Diversifying supplies

Bulgaria is negotiating to accept Turkish re-exports of regasified LNG in the future, announces Minister Rosen Hristov. The country has already reserved 1 bcm/year of LNG import capacity at the floating LNG terminal planned for Alexandroupolis in Greece from 2024. However, Sofia needs an additional 1 bcm/year of LNG imports.

However, the existing LNG import terminal at Revithoussa in Greece is already full, making it difficult to book additional capacity. Any new LNG booking is only possible from Turkey according to Bulgaria. In addition, Turkey has declared its capacity to supply regasified LNG from its terminals.

In June, Turkey’s Botas was testing the re-export of imported gas as LNG at the Marmara terminal to Bulgaria. The LNG was transported through the company’s pipeline network. Thus, the capacity could reach up to 9 million m3/d allocated for delivery at the Malkoclar point.

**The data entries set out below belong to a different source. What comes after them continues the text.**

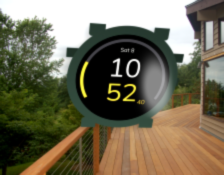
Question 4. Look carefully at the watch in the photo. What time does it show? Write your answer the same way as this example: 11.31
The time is 10.52
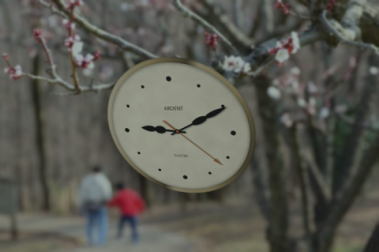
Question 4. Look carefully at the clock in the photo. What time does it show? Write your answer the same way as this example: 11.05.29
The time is 9.10.22
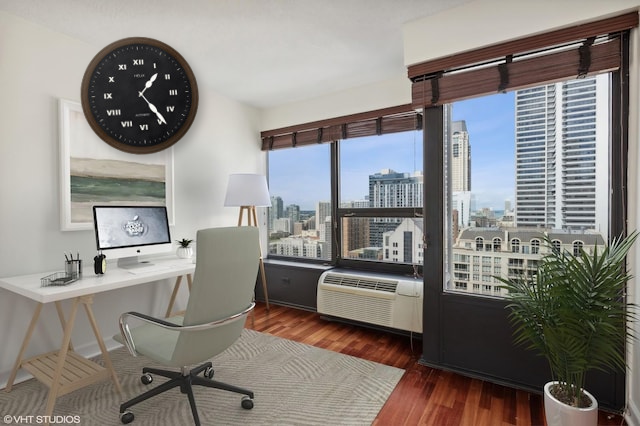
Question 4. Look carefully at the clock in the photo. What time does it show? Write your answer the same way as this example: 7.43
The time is 1.24
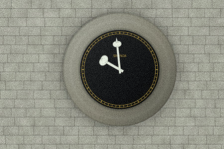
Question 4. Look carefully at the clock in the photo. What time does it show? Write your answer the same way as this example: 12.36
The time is 9.59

However, there is still no interconnection agreement between Turkey and Bulgaria that would allow commercial gas deliveries. Sofia hopes to conclude negotiations with Turkey for an interconnection agreement for at least 13 years. For Botas, however, Bulgaria and Greece must invest in infrastructure to take advantage of Turkish capabilities.

An energy dependency

Turkey is already transiting gas from Russia to Bulgaria via the TurkStream pipeline. Gas also flows from Azerbaijan to Greece via the TANAP pipeline. Re-gasified LNG capacity can be re-exported through Turkey.

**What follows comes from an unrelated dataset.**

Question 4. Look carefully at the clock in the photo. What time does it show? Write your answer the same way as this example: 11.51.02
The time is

Thus, re-exports of Turkish LNG would allow Bulgaria to meet about 30% of its gas demand. Another 30% would come from LNG landed in Greece. Finally, the rest would come from Azerbaijan.

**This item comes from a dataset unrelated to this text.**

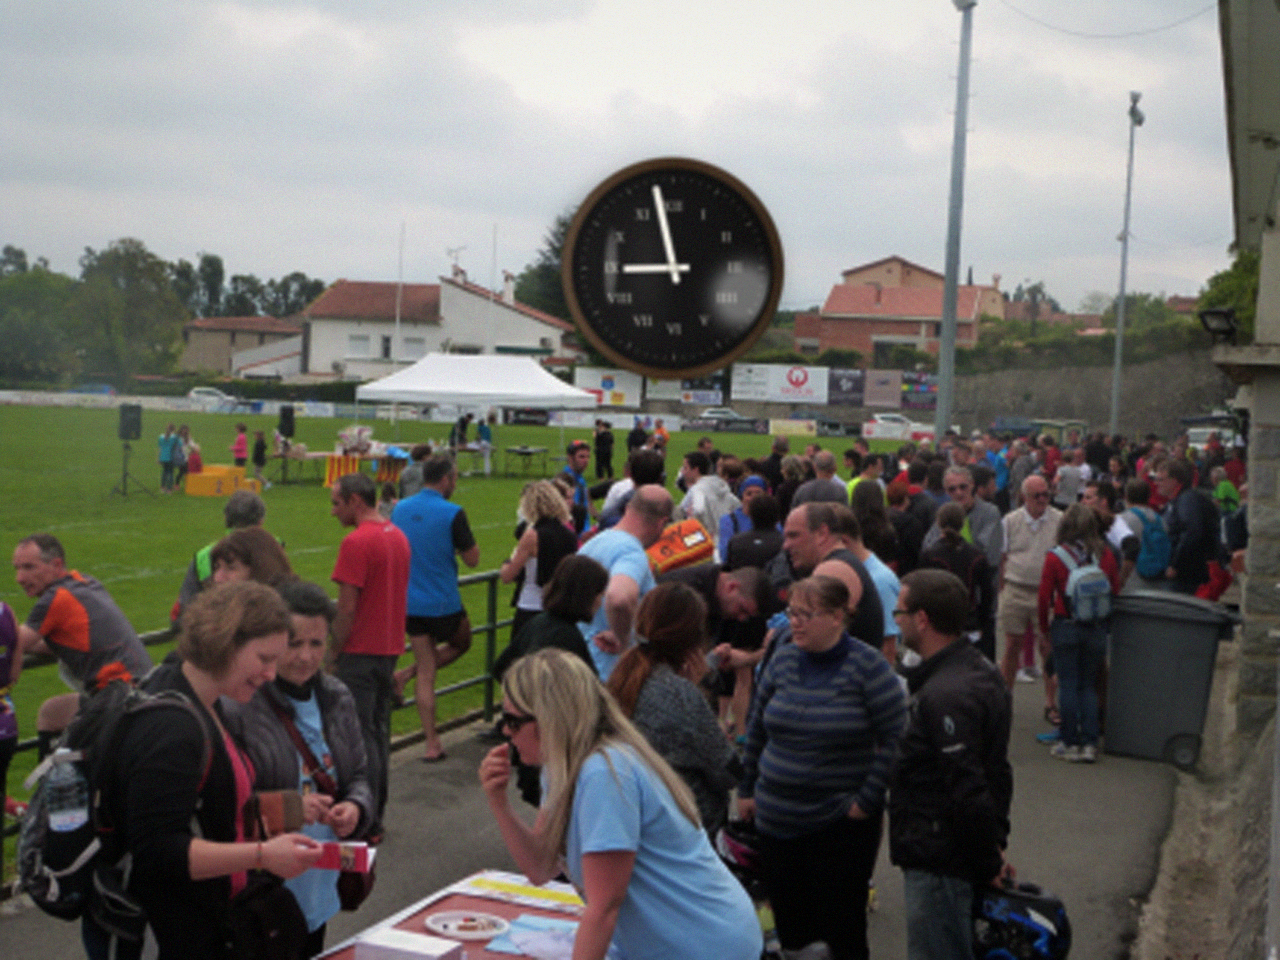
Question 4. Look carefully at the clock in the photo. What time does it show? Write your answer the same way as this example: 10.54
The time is 8.58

Sofia was at risk of gas shortages this winter after it refused to pay for Russian deliveries in rubles. The agreement between Bulgargaz and Gazprom Export expires at the end of 2022. No new agreement remains.

Bulgaria was dependent on Russia for almost all of its gas demand. Gazprom Export used to supply up to 2.9 Gm3/year of gas. Moreover, prices reached record levels this summer, reaching €319.98/MWh on August 29.